Ikut-ikutan, karena ini adalah persoalan bangsa. Martabat bangsa dan negara yang sedang dipertaruhkan. Warga Ahamadiyah adalah warga negara Indonesia. Dan, jangan lupa, seperti yang dikatakan oleh Bung Karno, One for All, All for One…. negara ini, lanjut beliau, bukanlah untuk satu golongan masyarakat saja, tetapi untuk seluruh bangsa Indonesia. Dan, saya adalah bagian dari Bangsa Indonesia sama seperti NU, Muhammadiyah, MUI, Ahamadiyah, Parisada Hindu, Walubi, Umat Konghucu, Kristen, Katolik dan lain sebagainya.

Keputusan pemerintah masih ditunggu, dan sebaiknya kita semua sadar bahwa dalam alam keterbukaan ini, pilihan kita hanya satu diantara dua: Bergabung dengan peradaban dunia yang menjunjung tinggi kebebasan, yang mana juga merupakan amanat konstitusi kita sendiri, “atau” bergabung dengan dua negara besar di dunia ini yang masih belum menerima “human rights convention”, silakan anda menebak sendiri negara-negara mana.

Saat ini, dengan adanya aliran dana dari negara-negara tersebut, bangsa dan negara ini memang sedang digiring untuk menjadi bagian dari mereka. Kita dipisahkan dari peradaban dunia, dan hendak dijadikan bagian dari peradaban yang tidak sepenuhnya beradab.

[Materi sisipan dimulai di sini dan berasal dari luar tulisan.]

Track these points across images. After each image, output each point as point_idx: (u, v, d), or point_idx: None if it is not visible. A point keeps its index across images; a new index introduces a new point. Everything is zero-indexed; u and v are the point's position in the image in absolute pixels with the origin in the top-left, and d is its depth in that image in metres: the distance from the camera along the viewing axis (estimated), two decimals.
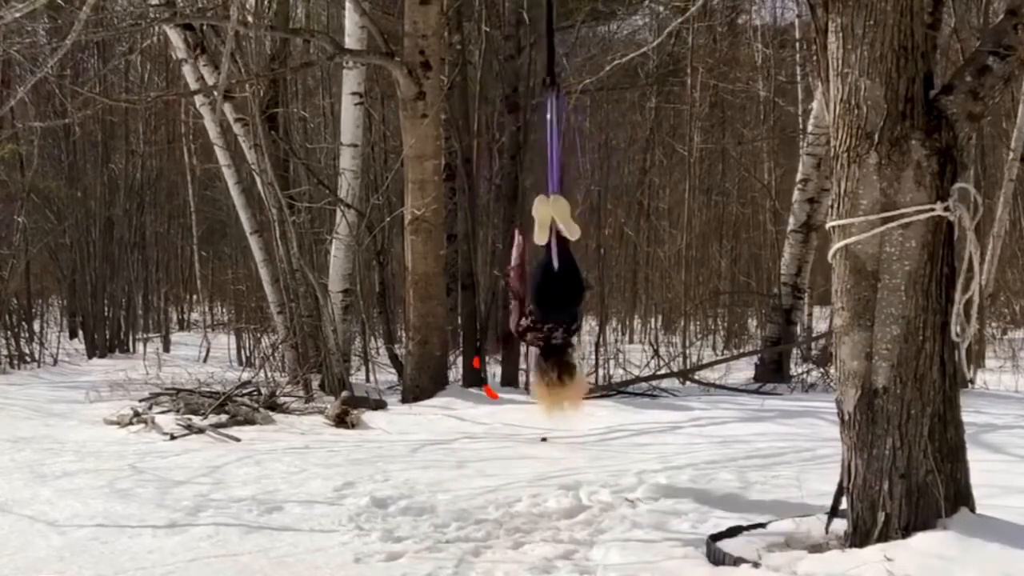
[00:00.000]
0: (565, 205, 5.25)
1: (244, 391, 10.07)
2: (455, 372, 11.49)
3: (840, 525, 4.62)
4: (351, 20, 11.18)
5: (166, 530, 5.34)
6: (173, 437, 8.27)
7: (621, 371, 12.01)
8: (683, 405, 9.67)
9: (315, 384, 10.74)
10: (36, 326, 16.12)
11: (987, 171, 14.84)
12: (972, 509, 4.36)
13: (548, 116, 5.41)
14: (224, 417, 9.04)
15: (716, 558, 4.63)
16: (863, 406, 4.35)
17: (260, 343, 14.06)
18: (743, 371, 12.55)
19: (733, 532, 4.94)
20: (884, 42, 4.24)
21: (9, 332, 14.86)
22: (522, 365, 11.78)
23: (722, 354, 15.41)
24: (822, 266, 14.96)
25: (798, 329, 13.30)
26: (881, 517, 4.29)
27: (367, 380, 11.63)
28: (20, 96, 11.38)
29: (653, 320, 19.04)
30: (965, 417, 4.48)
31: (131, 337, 17.42)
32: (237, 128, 11.52)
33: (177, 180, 19.67)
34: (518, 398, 10.34)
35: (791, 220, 12.29)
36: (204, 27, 11.31)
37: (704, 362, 13.18)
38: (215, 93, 10.46)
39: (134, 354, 16.25)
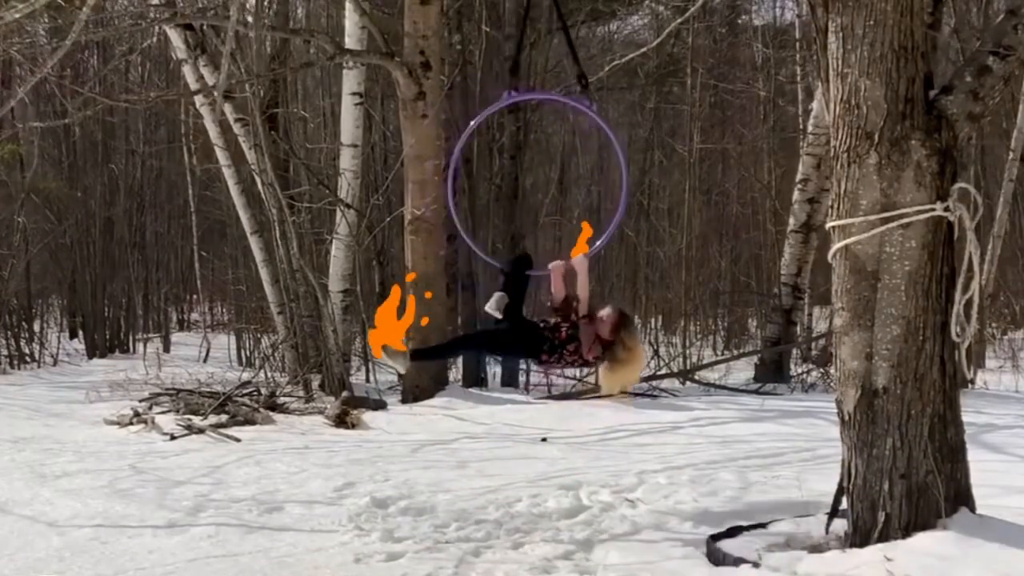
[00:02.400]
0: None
1: (244, 391, 10.06)
2: (455, 372, 11.49)
3: (840, 525, 4.62)
4: (351, 20, 11.19)
5: (166, 530, 5.33)
6: (173, 437, 8.26)
7: None
8: (683, 405, 9.67)
9: (315, 384, 10.73)
10: (36, 326, 16.11)
11: (987, 171, 14.84)
12: (972, 509, 4.36)
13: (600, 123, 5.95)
14: (224, 417, 9.03)
15: (716, 558, 4.63)
16: (863, 406, 4.35)
17: (260, 343, 14.06)
18: (743, 371, 12.56)
19: (733, 532, 4.95)
20: (884, 42, 4.24)
21: (9, 332, 14.85)
22: (522, 365, 11.78)
23: (722, 354, 15.42)
24: (822, 266, 14.95)
25: (798, 329, 13.31)
26: (881, 517, 4.29)
27: (367, 380, 11.63)
28: (20, 96, 11.38)
29: (653, 320, 19.03)
30: (965, 417, 4.48)
31: (131, 337, 17.42)
32: (237, 128, 11.52)
33: (177, 180, 19.65)
34: (518, 398, 10.36)
35: (791, 220, 12.29)
36: (204, 27, 11.31)
37: (704, 362, 13.19)
38: (215, 93, 10.46)
39: (134, 354, 16.24)
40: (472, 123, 6.06)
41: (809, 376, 11.76)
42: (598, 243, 6.08)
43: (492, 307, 5.51)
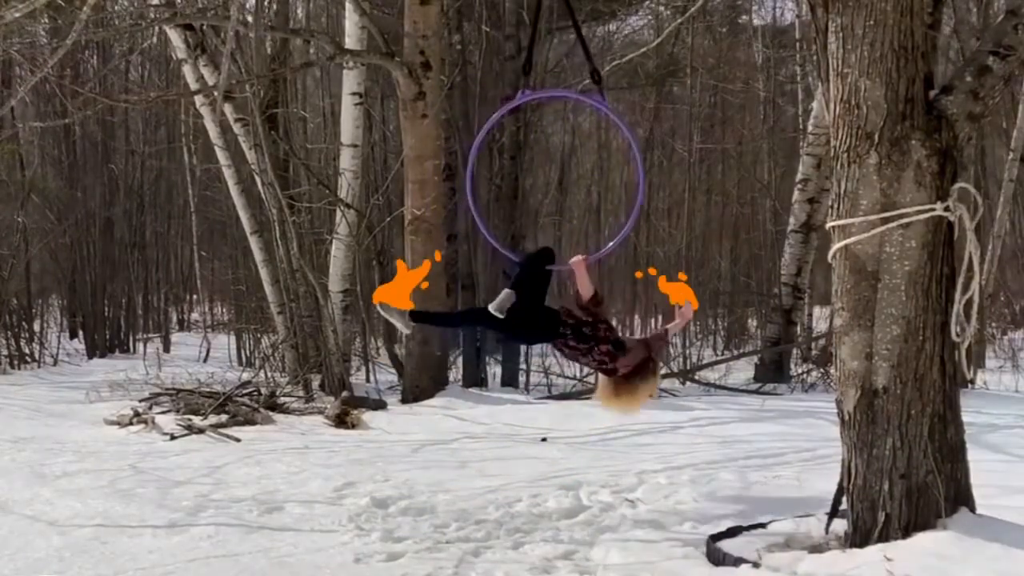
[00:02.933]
0: None
1: (244, 391, 10.06)
2: (455, 372, 11.49)
3: (840, 525, 4.63)
4: (351, 20, 11.18)
5: (166, 530, 5.34)
6: (173, 437, 8.27)
7: None
8: (683, 405, 9.67)
9: (315, 384, 10.73)
10: (36, 326, 16.09)
11: (987, 171, 14.83)
12: (972, 509, 4.36)
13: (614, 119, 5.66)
14: (224, 417, 9.04)
15: (716, 558, 4.63)
16: (863, 406, 4.35)
17: (260, 343, 14.04)
18: (743, 371, 12.55)
19: (733, 532, 4.95)
20: (884, 42, 4.24)
21: (9, 332, 14.84)
22: (522, 365, 11.78)
23: (722, 354, 15.40)
24: (822, 266, 14.92)
25: (798, 329, 13.31)
26: (881, 517, 4.29)
27: (367, 380, 11.62)
28: (20, 96, 11.37)
29: (653, 320, 19.02)
30: (965, 417, 4.48)
31: (131, 337, 17.40)
32: (237, 128, 11.51)
33: (177, 180, 19.64)
34: (518, 398, 10.36)
35: (791, 220, 12.29)
36: (204, 27, 11.30)
37: (704, 362, 13.17)
38: (215, 93, 10.45)
39: (134, 354, 16.23)
40: (487, 123, 5.95)
41: (809, 376, 11.75)
42: (613, 242, 6.01)
43: (495, 307, 5.15)
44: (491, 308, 5.17)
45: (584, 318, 5.19)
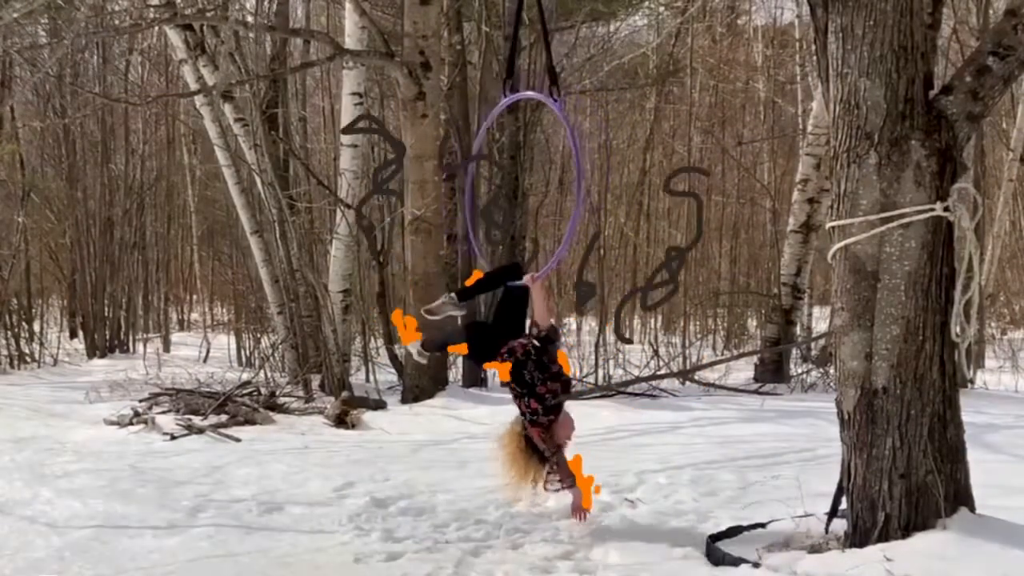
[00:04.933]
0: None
1: (244, 391, 10.06)
2: (455, 372, 11.48)
3: (840, 525, 4.63)
4: (351, 20, 11.18)
5: (166, 530, 5.34)
6: (173, 437, 8.27)
7: (621, 371, 12.01)
8: (683, 405, 9.67)
9: (315, 384, 10.74)
10: (36, 326, 16.10)
11: (987, 171, 14.84)
12: (972, 509, 4.36)
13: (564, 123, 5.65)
14: (224, 417, 9.04)
15: (716, 558, 4.63)
16: (863, 406, 4.35)
17: (260, 343, 14.05)
18: (743, 371, 12.54)
19: (733, 532, 4.95)
20: (884, 42, 4.25)
21: (9, 332, 14.85)
22: None
23: (722, 354, 15.39)
24: (822, 266, 14.94)
25: (798, 329, 13.30)
26: (881, 517, 4.30)
27: (367, 380, 11.62)
28: (19, 94, 11.38)
29: (653, 320, 19.03)
30: (965, 417, 4.48)
31: (131, 337, 17.40)
32: (237, 128, 11.51)
33: (177, 180, 19.65)
34: None
35: (791, 220, 12.29)
36: (204, 27, 11.30)
37: (704, 362, 13.16)
38: (214, 93, 10.45)
39: (134, 354, 16.23)
40: (481, 129, 6.03)
41: (809, 376, 11.75)
42: (560, 248, 6.00)
43: (425, 309, 5.27)
44: (422, 310, 5.31)
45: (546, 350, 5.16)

Dalam rangka Hari Kebebasan Pers Sedunia tahun ini (3 Mei), Sekjen PBB Ban ki Moon mengingatkan kita akan Universal Declaration of Human Rights, yang telah diratifikasi oleh RI, yakni tentang “kebebasan setiap orang untuk beropini dan berekspresi” – tentu dengan cara yang sopan, beradab, dan tidak menyebar kebencian, juga tidak mengajak orang untuk membunuh orang lain. Sekian.